EAGLE POINT, Ore. — A large complaint among trade employers is a lack of qualified applicants. Students are being told to attend four-year universities and trades aren’t introduced in classes as viable options for successful careers.
Following the very beginning of what seems to be a shift in the norms, high schools across the country are working to implement Career and Technical Education Programs (CTE). One local high school however, never got rid of their CTE programs and is now a part of the movement to get more students into the local trades.
Eagle Point High School’s Matthew Boren prides himself and his CTE classes on producing quality students who have a solid foundation in a trade before graduation.
“Just being exposed to multiple careers, that helps a student find a plan, a path, and develops a pathway for their education or industry careers,” said Boren.

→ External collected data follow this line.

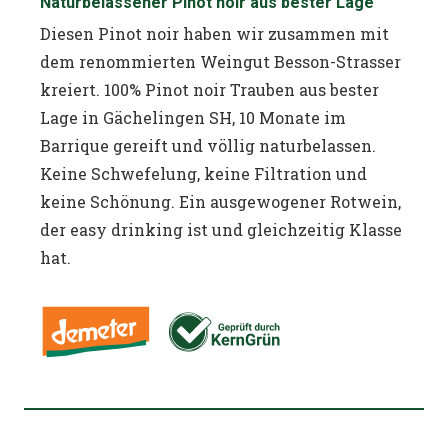
Naturbelassener Pinot noir aus bester Lage
Diesen Pinot noir haben wir zusammen mit
dem renommierten Weingut Besson-Strasser
kreiert. 100% Pinot noir Trauben aus bester
Lage in Gächelingen SH, 10 Monate im
Barrique gereift und völlig naturbelassen.
Keine Schwefelung, keine Filtration und
keine Schönung. Ein ausgewogener Rotwein,
der easy drinking ist und gleichzeitig Klasse
hat.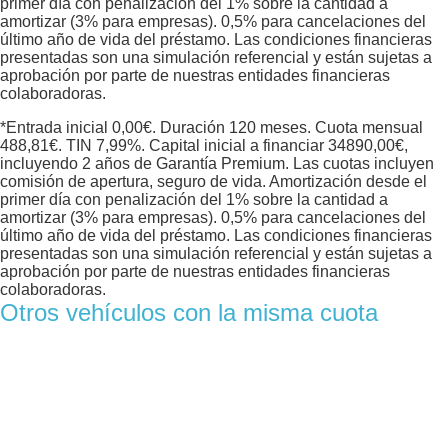
primer día con penalización del 1% sobre la cantidad a
amortizar (3% para empresas). 0,5% para cancelaciones del
último año de vida del préstamo. Las condiciones financieras
presentadas son una simulación referencial y están sujetas a
aprobación por parte de nuestras entidades financieras
colaboradoras.
*Entrada inicial
0,00
€. Duración
120
meses. Cuota mensual
488,81
€. TIN
7,99
%. Capital inicial a financiar
34890,00
€,
incluyendo 2 años de Garantía Premium. Las cuotas incluyen
comisión de apertura, seguro de vida. Amortización desde el
primer día con penalización del 1% sobre la cantidad a
amortizar (3% para empresas). 0,5% para cancelaciones del
último año de vida del préstamo. Las condiciones financieras
presentadas son una simulación referencial y están sujetas a
aprobación por parte de nuestras entidades financieras
colaboradoras.
Otros vehículos con la misma cuota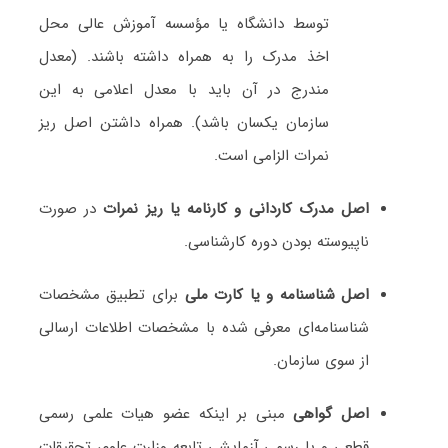
توسط دانشگاه یا مؤسسه آموزش عالی محل
اخذ مدرک را به همراه داشته باشند. (معدل
مندرج در آن باید با معدل اعلامی به این
سازمان یکسان باشد). همراه داشتن اصل ریز
نمرات الزامی است.
اصل مدرک کاردانی و کارنامه یا ریز نمرات
در صورت
ناپیوسته بودن دوره کارشناسی.
اصل شناسنامه و یا کارت ملی
برای تطبیق مشخصات
شناسنامه‌ای معرفی شده با مشخصات اطلاعات ارسالی
از سوی سازمان.
اصل گواهی
مبنی بر اینکه عضو هیات علمی رسمی
قطعی و یا رسمی آزمایشی تابعه وزارت علوم، تحقیقات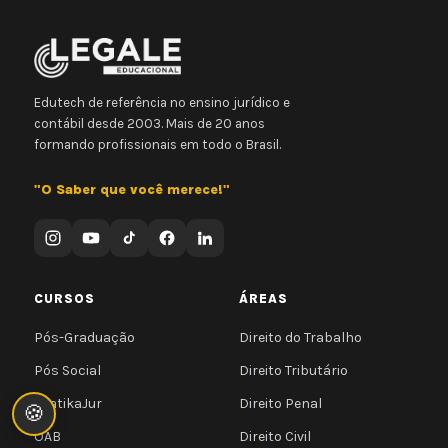
Edutech de referência no ensino jurídico e
contábil desde 2003. Mais de 20 anos
formando profissionais em todo o Brasil.
"O Saber que você merece!"
CURSOS
ÁREAS
Pós-Graduação
Direito do Trabalho
Pós Social
Direito Tributário
PratikaJur
Direito Penal
🍪
OAB
Direito Civil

Many of his students are industry professionals right here in the valley.
“I have students in almost every industry in the valley, from HVAC to plumbing to diesel repair, collision and paint automotive mechanics,” said Boren.

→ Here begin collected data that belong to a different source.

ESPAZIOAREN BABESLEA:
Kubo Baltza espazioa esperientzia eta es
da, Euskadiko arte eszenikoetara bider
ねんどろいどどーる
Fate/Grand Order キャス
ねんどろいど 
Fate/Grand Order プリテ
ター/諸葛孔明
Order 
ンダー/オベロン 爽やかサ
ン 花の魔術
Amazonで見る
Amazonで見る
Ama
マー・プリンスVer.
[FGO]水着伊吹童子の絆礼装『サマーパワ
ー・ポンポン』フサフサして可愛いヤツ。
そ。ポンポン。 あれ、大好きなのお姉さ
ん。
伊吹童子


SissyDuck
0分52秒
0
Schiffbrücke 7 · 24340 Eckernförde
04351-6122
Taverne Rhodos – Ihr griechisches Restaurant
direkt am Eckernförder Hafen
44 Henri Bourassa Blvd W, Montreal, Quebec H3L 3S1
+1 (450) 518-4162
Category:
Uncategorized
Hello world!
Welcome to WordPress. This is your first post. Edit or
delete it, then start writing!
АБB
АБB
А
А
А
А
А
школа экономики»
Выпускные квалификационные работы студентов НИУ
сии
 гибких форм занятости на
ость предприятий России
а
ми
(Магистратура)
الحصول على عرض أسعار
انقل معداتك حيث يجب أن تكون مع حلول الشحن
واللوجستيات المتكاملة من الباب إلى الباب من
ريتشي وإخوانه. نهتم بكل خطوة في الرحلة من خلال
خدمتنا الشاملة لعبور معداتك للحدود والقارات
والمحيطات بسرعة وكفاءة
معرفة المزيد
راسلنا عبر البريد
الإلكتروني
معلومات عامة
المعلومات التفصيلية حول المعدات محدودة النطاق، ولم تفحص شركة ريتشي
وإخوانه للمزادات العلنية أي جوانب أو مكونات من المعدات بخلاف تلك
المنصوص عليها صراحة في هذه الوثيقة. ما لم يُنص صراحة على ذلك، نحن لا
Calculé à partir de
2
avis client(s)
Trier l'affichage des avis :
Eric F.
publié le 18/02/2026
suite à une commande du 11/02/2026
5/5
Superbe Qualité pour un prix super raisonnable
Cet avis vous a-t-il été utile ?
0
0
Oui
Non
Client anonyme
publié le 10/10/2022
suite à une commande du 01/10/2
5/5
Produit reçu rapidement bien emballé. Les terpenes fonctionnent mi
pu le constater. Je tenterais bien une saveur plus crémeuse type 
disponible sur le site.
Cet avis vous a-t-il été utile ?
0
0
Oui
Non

Every year around this time Boren says he gets multiple calls a week from employers looking to hire students.
“Many of those folks that are calling me are my students that have been successful, they are now operating their own businesses or managing other people’s businesses,” said Boren.
According to Boren, students who go through CTE programs learn foundational skills for the workforce, like creating a resume, conducting an interview and keeping a timecard.